Required fields, proof-of-concept standards by asset type, and what gets reports rejected.

A clear, reproducible report is the difference between a fast payout and a rejection. Triage reproduces your finding before it reaches the project, so give them everything they need to confirm it.

#Required fields

Every submission should include:

  • Title — a concise summary of the issue.
  • Asset — the affected asset or component (must be in scope).
  • Proposed severity — your assessment (Critical / High / Medium). Triage sets the final severity.
  • Description — the nature of the vulnerability.
  • Steps to reproduce — precise, ordered steps.
  • Proof of concept — see standards below. A working PoC is mandatory.
  • Impact statement — what an attacker can actually achieve.
  • Suggested remediation — optional, but appreciated.

Submissions missing required fields are auto-rejected before review.

#Proof-of-concept standards by asset type

The bar depends on what you're testing:

  • Smart Contracts — a runnable PoC against a local fork. This is strict: steps and logs alone are not enough.
  • Blockchain / DLT — a runnable local PoC is mandatory; written steps and logs alone are insufficient.
  • Web & Apps — reproducible steps with supporting evidence: screenshots, screen recordings, and/or HTTP request/response traces.

Never test against mainnet or a public testnet. PoCs must run on a local fork only — even a minimal PoC on a public testnet can leak the bug. Public exploitation is a serious violation that can result in a permanent ban. See Publication & Disclosure.

#How severity is decided

Severity is driven by real-world impact, not just whether your finding matches a rule on paper:

  • A finding with greater real-world impact than its rule-classified level can be elevated.
  • A finding that matches scope on paper but demonstrates no real-world impact (for example, vulnerable code that isn't live) may be downgraded or declined.

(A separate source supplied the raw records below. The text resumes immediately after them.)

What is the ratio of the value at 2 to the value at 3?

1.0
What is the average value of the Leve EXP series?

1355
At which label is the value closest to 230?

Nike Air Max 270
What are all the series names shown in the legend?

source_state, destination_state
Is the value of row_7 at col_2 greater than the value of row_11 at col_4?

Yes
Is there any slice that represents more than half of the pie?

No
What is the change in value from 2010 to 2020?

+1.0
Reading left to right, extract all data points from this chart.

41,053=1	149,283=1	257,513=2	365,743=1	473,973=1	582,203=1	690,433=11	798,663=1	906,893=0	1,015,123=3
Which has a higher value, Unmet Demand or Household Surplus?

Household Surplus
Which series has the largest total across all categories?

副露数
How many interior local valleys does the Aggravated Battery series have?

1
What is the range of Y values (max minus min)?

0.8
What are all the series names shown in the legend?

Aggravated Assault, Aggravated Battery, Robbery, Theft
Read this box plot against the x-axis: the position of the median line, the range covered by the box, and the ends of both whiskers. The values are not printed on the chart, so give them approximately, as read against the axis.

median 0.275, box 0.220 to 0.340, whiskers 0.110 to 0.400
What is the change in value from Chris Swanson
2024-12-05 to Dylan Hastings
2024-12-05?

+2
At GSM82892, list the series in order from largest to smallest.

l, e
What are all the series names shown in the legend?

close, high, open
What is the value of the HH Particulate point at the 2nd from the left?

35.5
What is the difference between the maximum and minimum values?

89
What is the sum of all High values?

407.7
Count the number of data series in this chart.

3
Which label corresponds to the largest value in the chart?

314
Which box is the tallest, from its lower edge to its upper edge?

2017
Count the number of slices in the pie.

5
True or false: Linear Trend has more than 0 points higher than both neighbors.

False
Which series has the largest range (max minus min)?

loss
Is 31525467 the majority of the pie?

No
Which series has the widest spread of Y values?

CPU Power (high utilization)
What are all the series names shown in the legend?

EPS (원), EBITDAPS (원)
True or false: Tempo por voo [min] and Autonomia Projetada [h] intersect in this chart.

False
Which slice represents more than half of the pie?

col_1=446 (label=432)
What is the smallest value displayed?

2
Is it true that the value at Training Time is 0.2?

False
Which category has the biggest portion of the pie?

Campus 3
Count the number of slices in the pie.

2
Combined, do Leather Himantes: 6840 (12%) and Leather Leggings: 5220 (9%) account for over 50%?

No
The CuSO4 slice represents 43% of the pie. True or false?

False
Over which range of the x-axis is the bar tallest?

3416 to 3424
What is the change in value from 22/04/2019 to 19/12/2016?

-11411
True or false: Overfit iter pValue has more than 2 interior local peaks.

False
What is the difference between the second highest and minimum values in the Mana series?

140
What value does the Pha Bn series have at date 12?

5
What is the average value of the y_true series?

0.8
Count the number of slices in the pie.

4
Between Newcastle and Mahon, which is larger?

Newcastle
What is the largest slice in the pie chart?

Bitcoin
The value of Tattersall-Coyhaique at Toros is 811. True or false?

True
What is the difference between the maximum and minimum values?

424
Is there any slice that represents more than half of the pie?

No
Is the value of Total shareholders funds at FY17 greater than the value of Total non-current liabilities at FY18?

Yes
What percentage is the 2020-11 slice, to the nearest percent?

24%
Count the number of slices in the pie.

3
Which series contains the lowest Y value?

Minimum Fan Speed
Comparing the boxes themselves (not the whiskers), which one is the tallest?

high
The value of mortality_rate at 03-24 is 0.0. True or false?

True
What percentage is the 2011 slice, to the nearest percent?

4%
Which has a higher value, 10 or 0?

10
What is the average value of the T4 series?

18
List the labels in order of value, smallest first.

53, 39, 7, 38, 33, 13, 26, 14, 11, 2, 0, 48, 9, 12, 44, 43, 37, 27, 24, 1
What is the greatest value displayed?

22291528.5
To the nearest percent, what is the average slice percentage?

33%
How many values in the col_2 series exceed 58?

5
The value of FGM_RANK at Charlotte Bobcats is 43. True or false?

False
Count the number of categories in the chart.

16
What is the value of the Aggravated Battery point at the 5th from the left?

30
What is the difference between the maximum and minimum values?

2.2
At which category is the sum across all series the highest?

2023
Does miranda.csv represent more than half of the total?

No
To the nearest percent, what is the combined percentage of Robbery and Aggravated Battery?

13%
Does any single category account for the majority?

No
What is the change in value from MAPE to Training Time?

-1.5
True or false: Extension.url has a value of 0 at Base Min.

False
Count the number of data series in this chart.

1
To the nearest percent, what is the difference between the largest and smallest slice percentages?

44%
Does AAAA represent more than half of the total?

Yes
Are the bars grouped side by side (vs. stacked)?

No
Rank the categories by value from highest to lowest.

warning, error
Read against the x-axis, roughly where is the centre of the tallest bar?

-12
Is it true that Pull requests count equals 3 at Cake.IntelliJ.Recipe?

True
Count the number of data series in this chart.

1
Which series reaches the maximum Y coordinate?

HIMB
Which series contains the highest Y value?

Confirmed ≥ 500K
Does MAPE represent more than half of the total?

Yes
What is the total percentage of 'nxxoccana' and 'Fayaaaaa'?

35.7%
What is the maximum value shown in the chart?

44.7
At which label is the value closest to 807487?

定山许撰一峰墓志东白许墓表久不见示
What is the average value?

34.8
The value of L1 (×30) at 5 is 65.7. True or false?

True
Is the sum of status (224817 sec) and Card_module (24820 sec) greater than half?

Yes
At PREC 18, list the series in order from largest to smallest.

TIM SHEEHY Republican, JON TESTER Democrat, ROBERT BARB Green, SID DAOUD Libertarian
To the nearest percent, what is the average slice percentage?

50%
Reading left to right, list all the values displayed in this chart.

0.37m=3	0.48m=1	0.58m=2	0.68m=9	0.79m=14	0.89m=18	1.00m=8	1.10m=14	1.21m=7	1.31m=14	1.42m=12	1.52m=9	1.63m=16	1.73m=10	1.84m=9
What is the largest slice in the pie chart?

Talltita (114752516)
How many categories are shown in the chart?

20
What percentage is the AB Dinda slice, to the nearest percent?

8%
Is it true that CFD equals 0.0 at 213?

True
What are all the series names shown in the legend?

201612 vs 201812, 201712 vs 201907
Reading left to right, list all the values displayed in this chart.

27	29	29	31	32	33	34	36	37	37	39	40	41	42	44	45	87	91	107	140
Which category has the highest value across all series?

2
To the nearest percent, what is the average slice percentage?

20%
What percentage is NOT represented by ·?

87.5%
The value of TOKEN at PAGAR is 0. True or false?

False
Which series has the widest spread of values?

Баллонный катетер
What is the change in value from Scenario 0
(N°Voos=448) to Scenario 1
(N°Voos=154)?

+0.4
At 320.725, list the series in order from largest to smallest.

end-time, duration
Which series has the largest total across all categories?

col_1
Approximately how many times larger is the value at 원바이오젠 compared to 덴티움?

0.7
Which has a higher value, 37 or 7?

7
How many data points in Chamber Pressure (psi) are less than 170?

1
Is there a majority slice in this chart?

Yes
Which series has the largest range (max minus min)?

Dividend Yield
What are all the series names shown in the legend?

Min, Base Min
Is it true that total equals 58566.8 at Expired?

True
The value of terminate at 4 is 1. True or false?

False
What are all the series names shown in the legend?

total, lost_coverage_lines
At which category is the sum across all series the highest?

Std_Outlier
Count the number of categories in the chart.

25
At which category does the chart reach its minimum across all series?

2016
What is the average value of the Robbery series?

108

Lead with impact. Show exactly what an attacker gains — funds at risk, data exposed, control gained — and back it with your PoC.

#First to report wins

The first valid report of an issue earns the reward; duplicates earn nothing. A duplicate is the same root cause or vulnerable code path as an earlier valid report — not merely similar symptoms. The earliest valid submission wins.

#Why reports get rejected

Common rejection reasons:

  • The PoC doesn't work or isn't reproducible.
  • The target is out of scope.
  • It's a duplicate of an earlier valid report or a declared known issue.
  • No real issue / invalid.
  • Spam or low-quality submissions (no real PoC, fabricated, or auto-generated filler).

A short, vague report is far more likely to be closed. If your description or PoC looks thin, expand it before submitting — the platform will warn you when a report looks too short.

#Submission limits

To keep the queue healthy, each researcher may have up to 8 active reports at once and submit up to 5 new reports per 48 hours. Reports that have reached acceptance, payment, or a terminal state no longer count against your active limit.